Listed entries =>
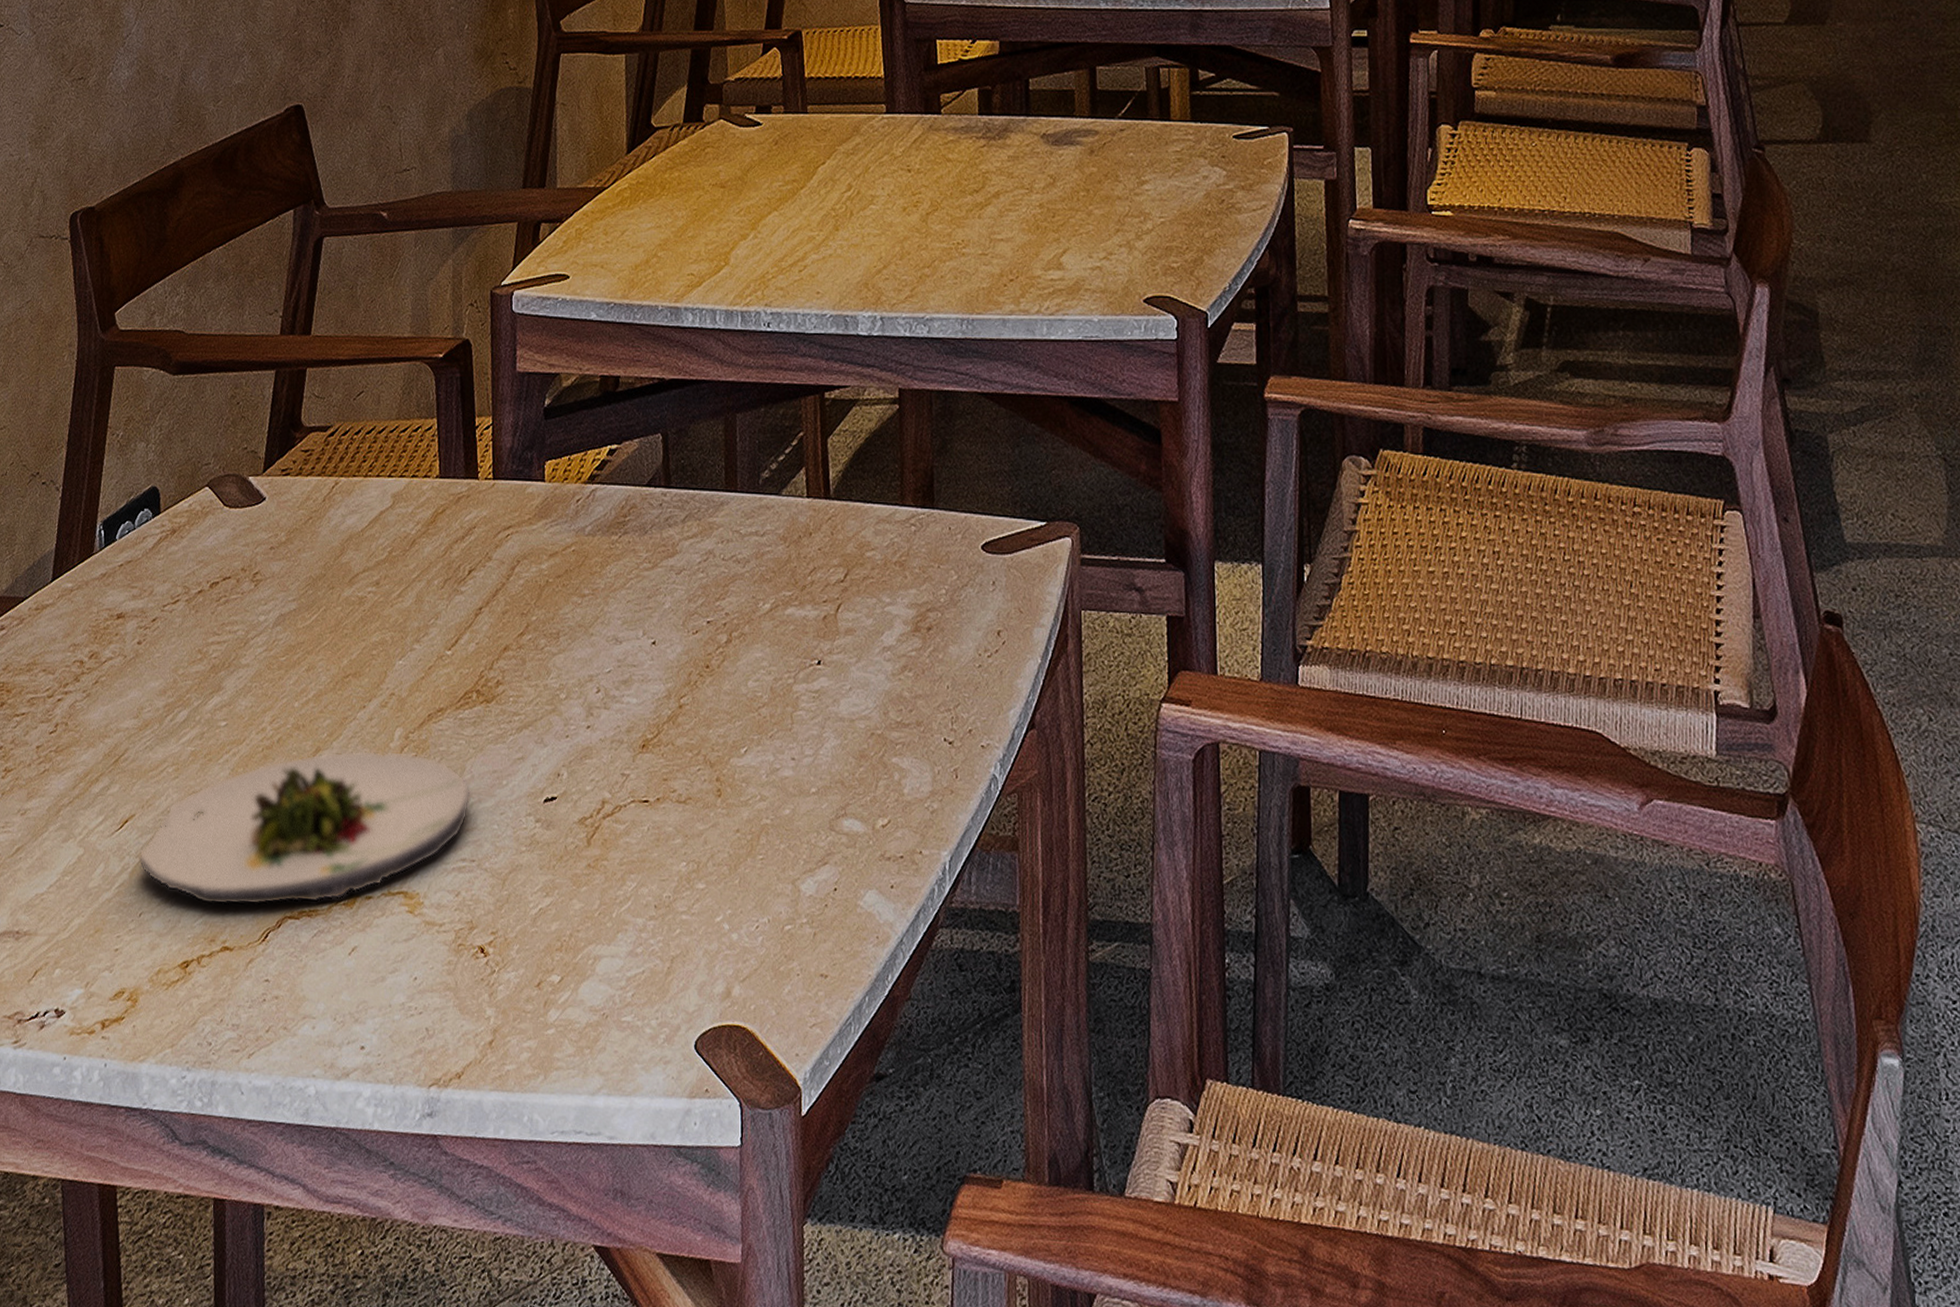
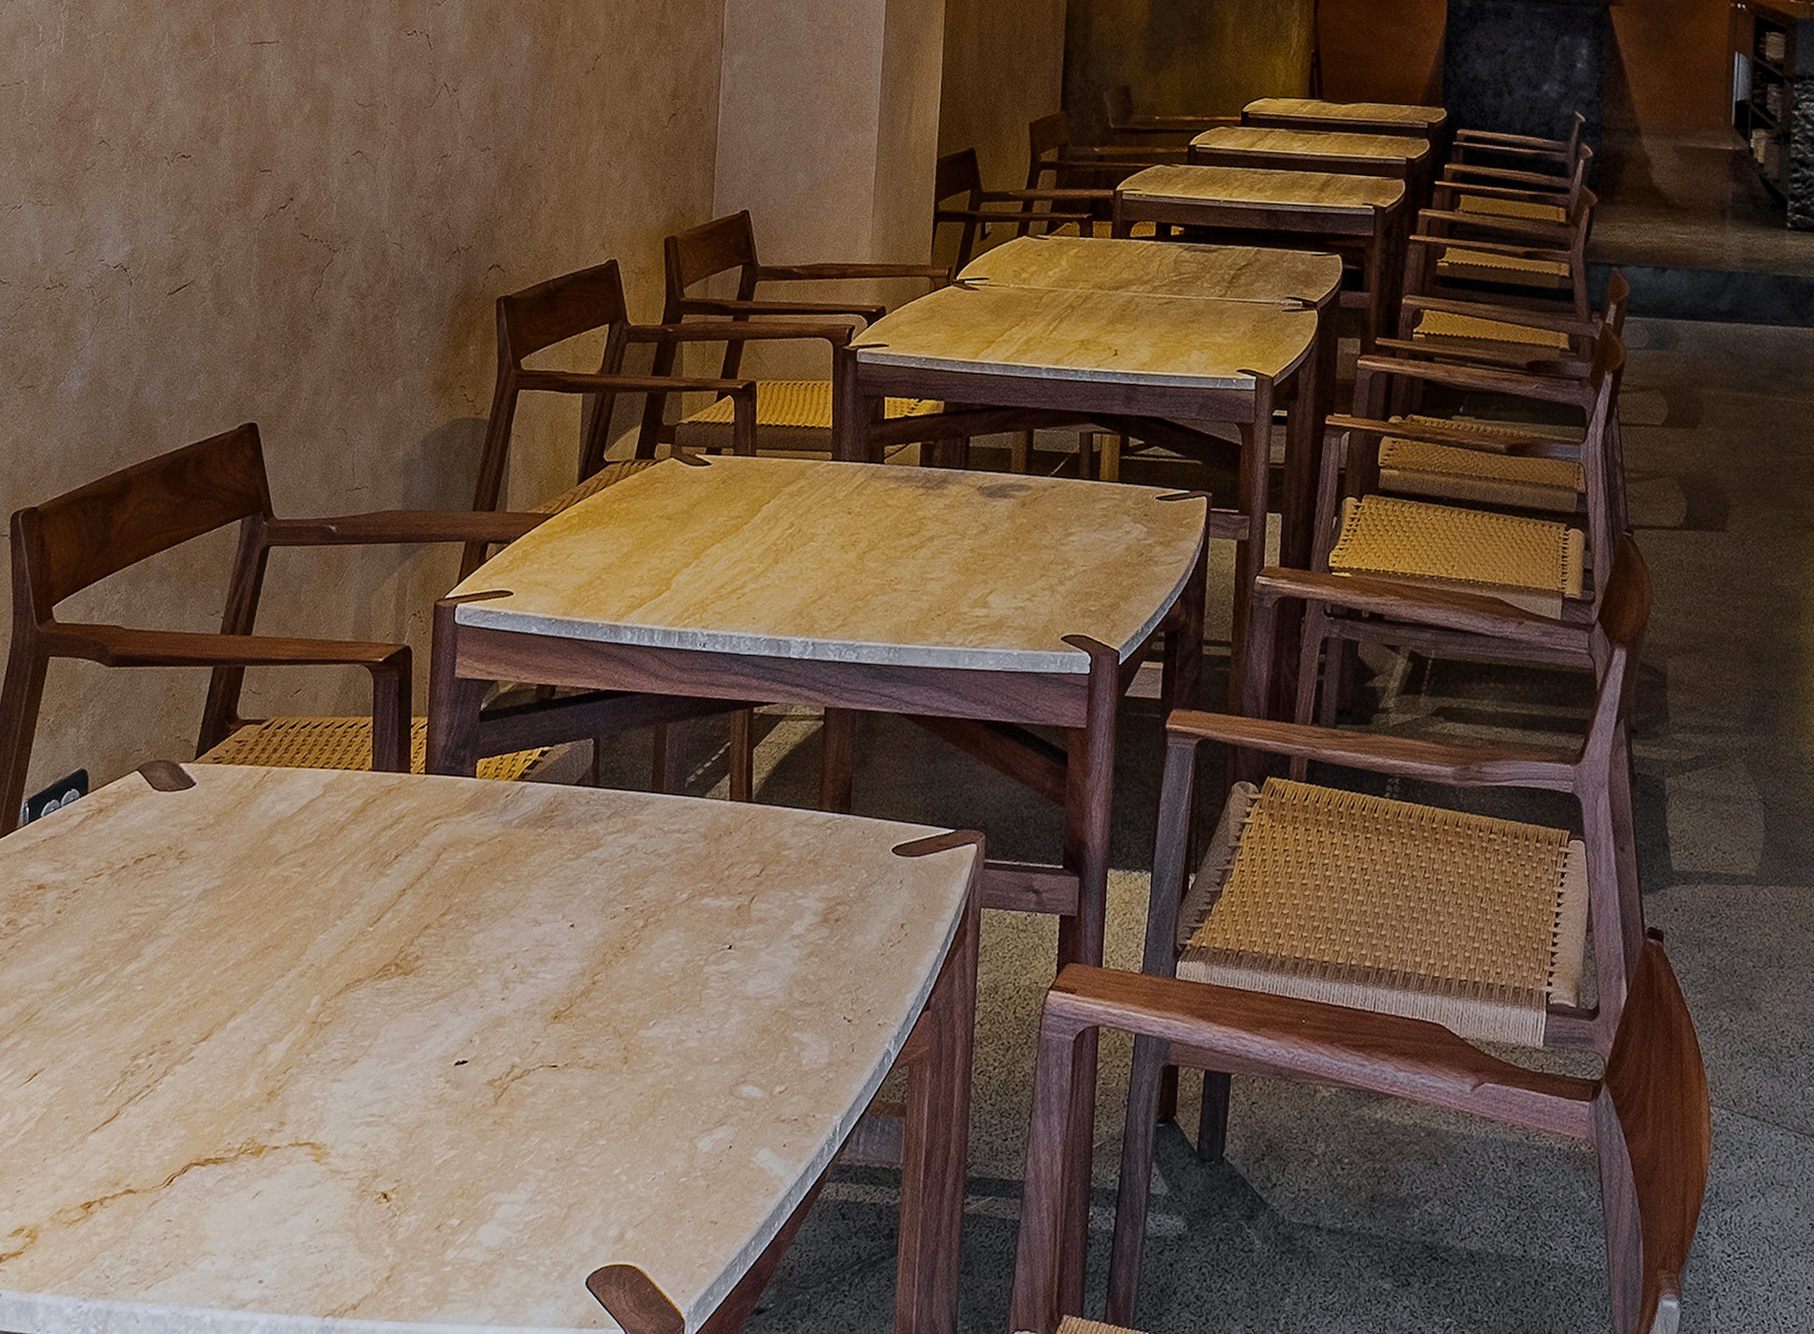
salad plate: present [139,750,471,906] -> none [46,1014,384,1153]

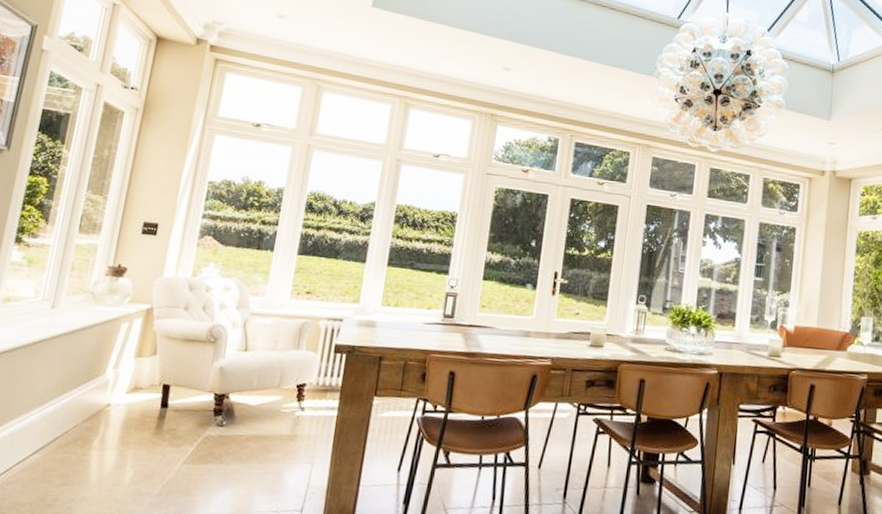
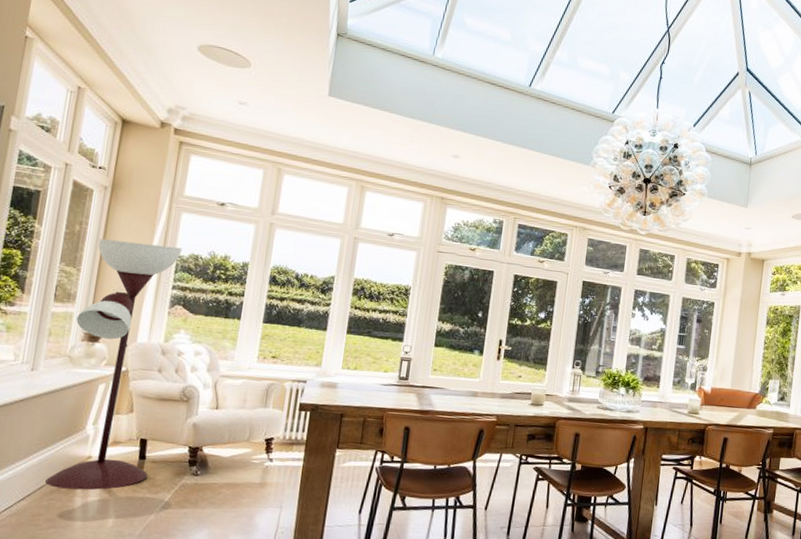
floor lamp: none [60,164,214,443] -> present [44,238,182,491]

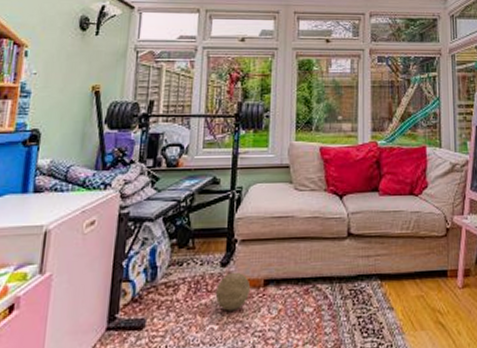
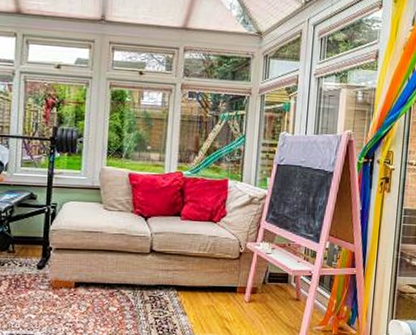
decorative ball: present [215,271,251,311] -> none [32,274,64,305]

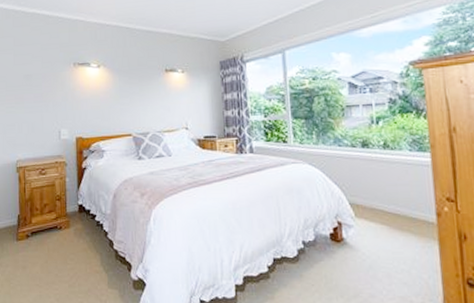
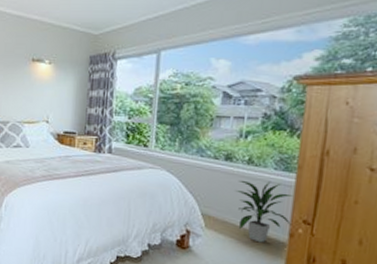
indoor plant: none [377,162,436,226] -> present [235,180,293,243]

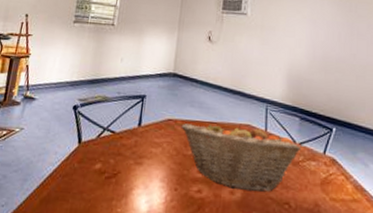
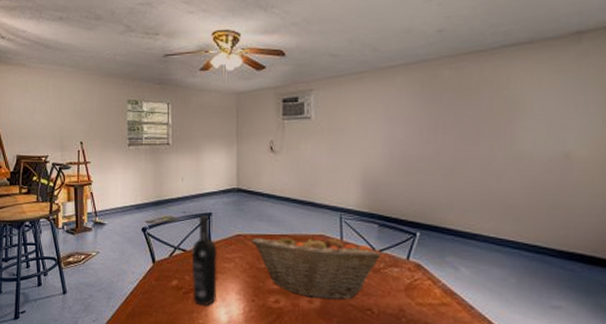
wine bottle: none [114,97,147,194] -> present [191,215,218,306]

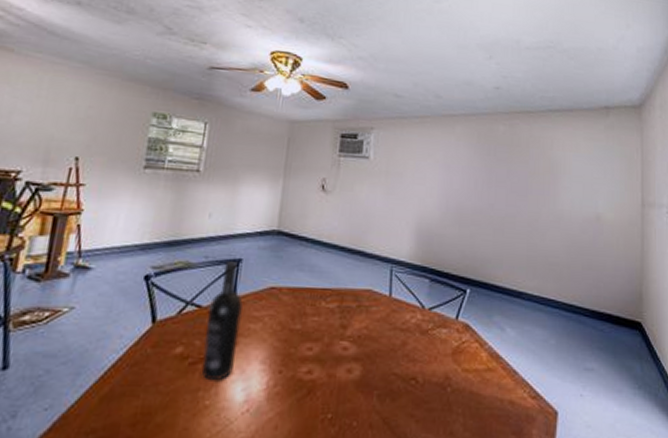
fruit basket: present [251,234,382,300] -> none [287,289,431,368]

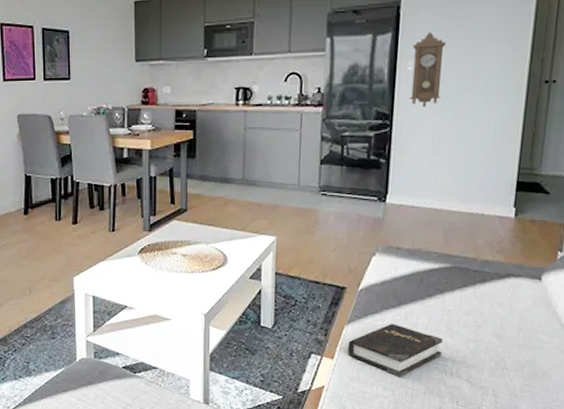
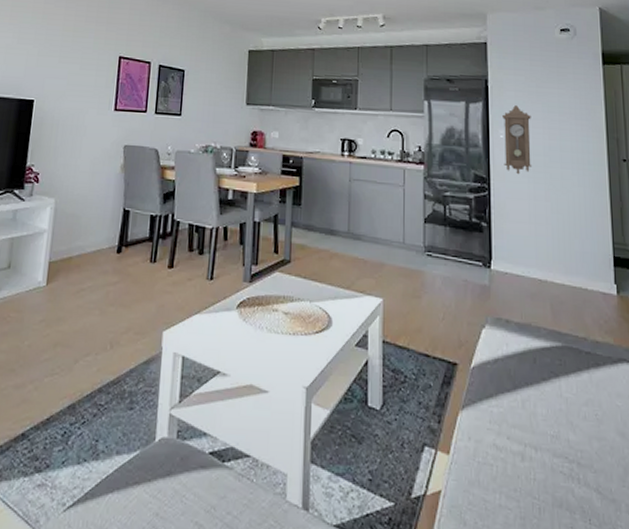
hardback book: present [348,324,443,377] -> none [464,412,565,483]

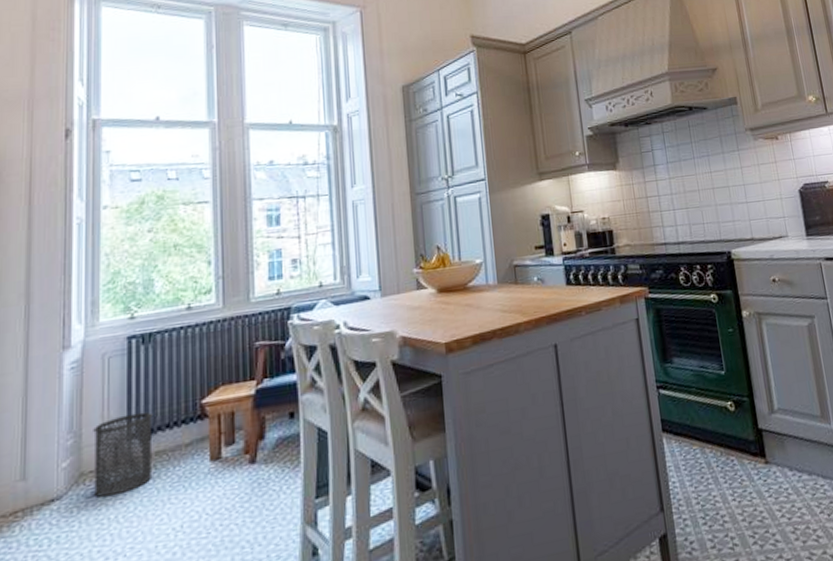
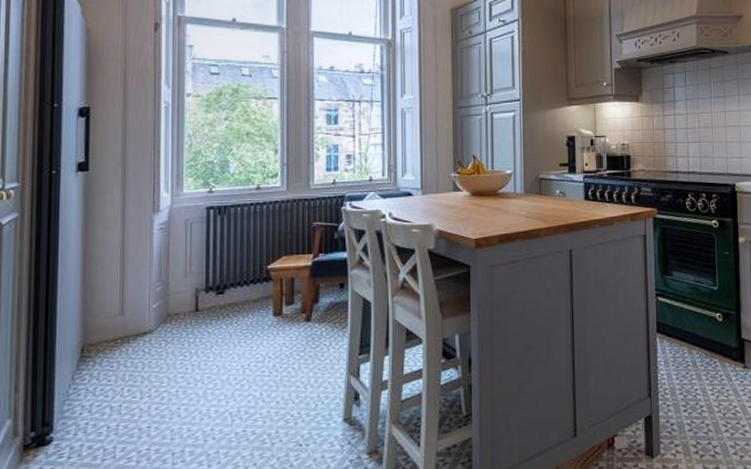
trash can: present [93,411,153,497] -> none [178,270,227,335]

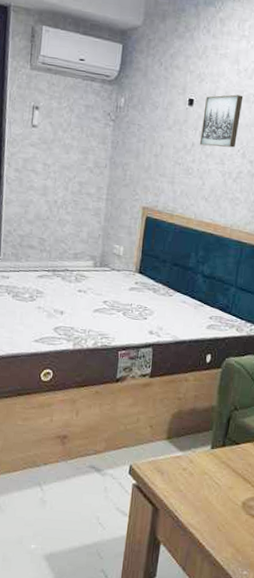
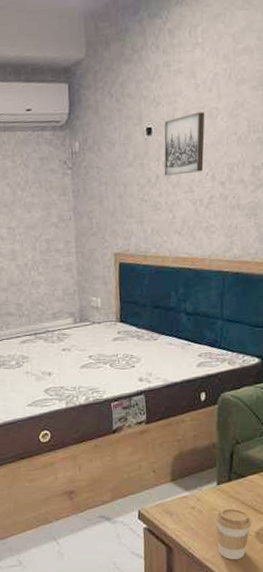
coffee cup: none [204,474,240,529] -> present [215,508,252,560]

What needs to be done =>
Copy out the whole listing exactly, and don't carry over any pictures.

Solution =>
salad plate: present [139,750,471,906] -> none [46,1014,384,1153]

floor lamp: none [60,164,214,443] -> present [44,238,182,491]

decorative ball: present [215,271,251,311] -> none [32,274,64,305]

indoor plant: none [377,162,436,226] -> present [235,180,293,243]

wine bottle: none [114,97,147,194] -> present [191,215,218,306]

fruit basket: present [251,234,382,300] -> none [287,289,431,368]

hardback book: present [348,324,443,377] -> none [464,412,565,483]

trash can: present [93,411,153,497] -> none [178,270,227,335]

coffee cup: none [204,474,240,529] -> present [215,508,252,560]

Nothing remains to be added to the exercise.